PANICALE: I CITTADINI PAGANO, PAGANO, PAGANO, ORA ANCHE LA TASSA SUI FIORI; MA DOVE VIVIAMO?

quanto costerànno di tosap questi fiori?

Sta cadendo sui cittadini di Panicale una nuova raffica di multe, questa volta piuttosto singolare, è notizia di questi giorni infatti, che il Comune ha deciso di multare tutti coloro che hanno fiori e piante fuori dal portone di casa; tutti pensavano che abbellire questa meraviglia di salotto medioevale che è il centro storico del Paese fosse un modo carino per accogliere i turisti, per rendere più piacevole quella atmosfera dolce di un tempo che fu, un modo insomma per godere del bello tutti insieme turisti e panicalesi. Invece no, ora arriva la TOSAP (Tassa occupazione del suolo pubblico) quindi anche per abbellire il Paese occorre pagare; arrivano i vigili, misurano lo spazio occupato, staccano la multa e istituiscono la Tassa. Pensiamo che con i tempi che corrono, molti toglieranno i loro fiori, a quel punto però il cittadino dovrà far fronte ad ulteriori adempimenti burocratici, dovrà recarsi in Comune comunicare che non ha più piante che occupano il suolo pubblico e disdire la Tosap per gli anni successivi, altrimenti dovrà pagarla ogni anno che viene.

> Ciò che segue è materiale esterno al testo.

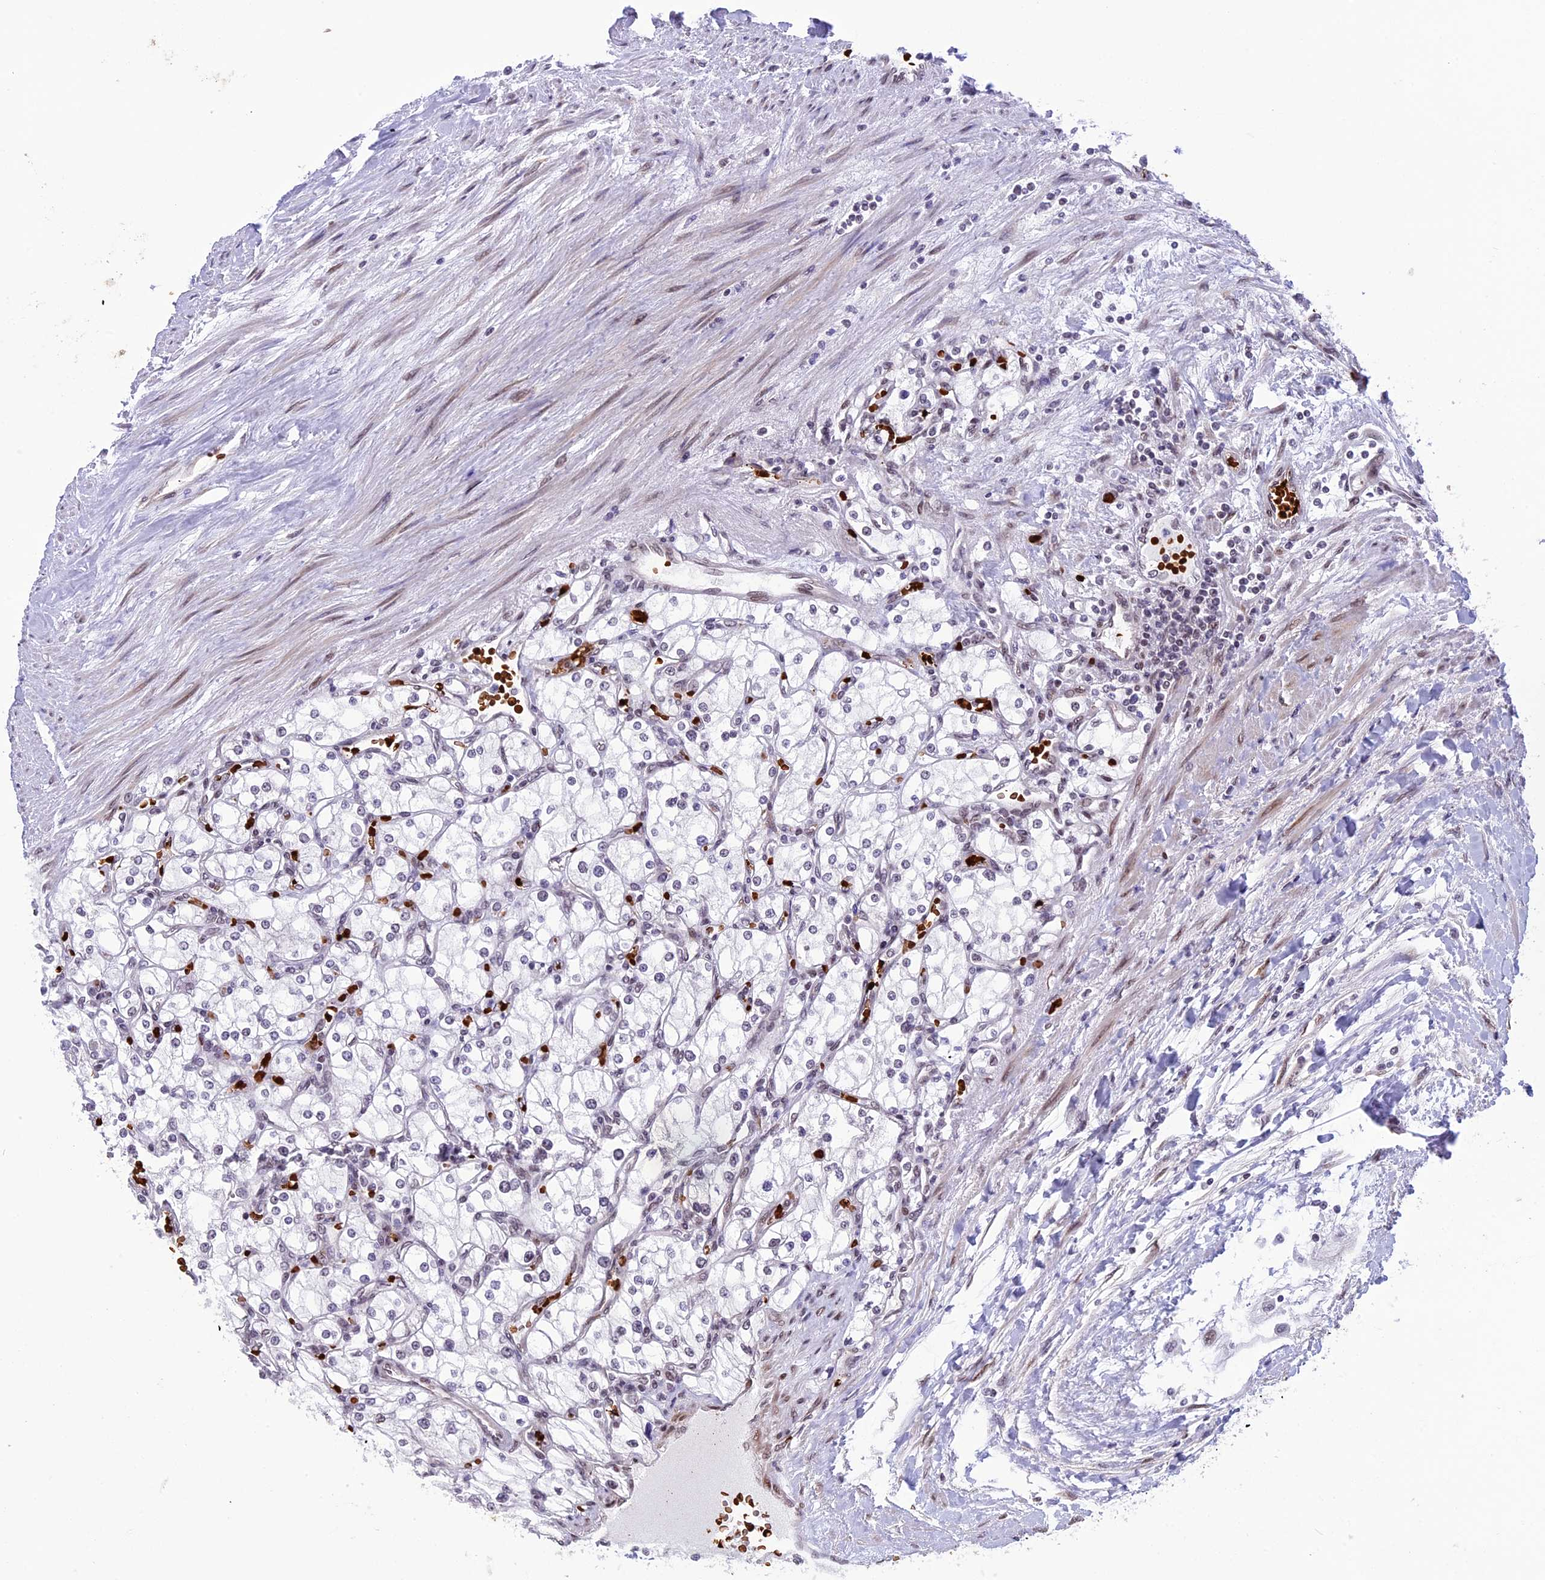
{"staining": {"intensity": "negative", "quantity": "none", "location": "none"}, "tissue": "renal cancer", "cell_type": "Tumor cells", "image_type": "cancer", "snomed": [{"axis": "morphology", "description": "Adenocarcinoma, NOS"}, {"axis": "topography", "description": "Kidney"}], "caption": "This is an IHC histopathology image of human renal adenocarcinoma. There is no staining in tumor cells.", "gene": "MPHOSPH8", "patient": {"sex": "male", "age": 80}}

Forse si avvicina l’ora di fare il bilancio preventivo per l’Amministarzione panicalese ? Servirà anche l’introito della Tosap dove si posano le piante e i fiori per poterlo chiudere? Chissà …….. Si attende comunque che la raffica di multe arrivi anche a Tavernelle e nelle altre frazioni del Comune. Forse qualcuno che raccoglie la notizia in piazza, si, perché di questo si fa un gran parlare tra la gente, provvederà a toglierle prima dell’arrivo della polizia municipale. E, Panicale diventa sempre più triste … per tanti altri motivi, dalla rovina di Palazzo Pieri e del panorama mozzafiato ritratto dal Perugino che vede sorgere un capannone dopo l’altro, alla incuria del centro abitato, ma d’ora in poi Panicale sarà triste anche per i fiori che non avrà più. Non serve aver conquistato la Bandiera Arancione o essere inseriti nei borghi più belli d’Italia per lo sviluppo e la crescita del turismo, la più grande promozione è il fatto che un turista quando viene venga accolto, trovi ciò che si aspetta, un ambiente incontaminato e non cementificato, la serenità e la bellezza dei luoghi, a quel punto il passaparola è il miglior veicolo promozionale di ogni posto.

Francesca Caproni – Gruppo Consiliare “Liberiamoci”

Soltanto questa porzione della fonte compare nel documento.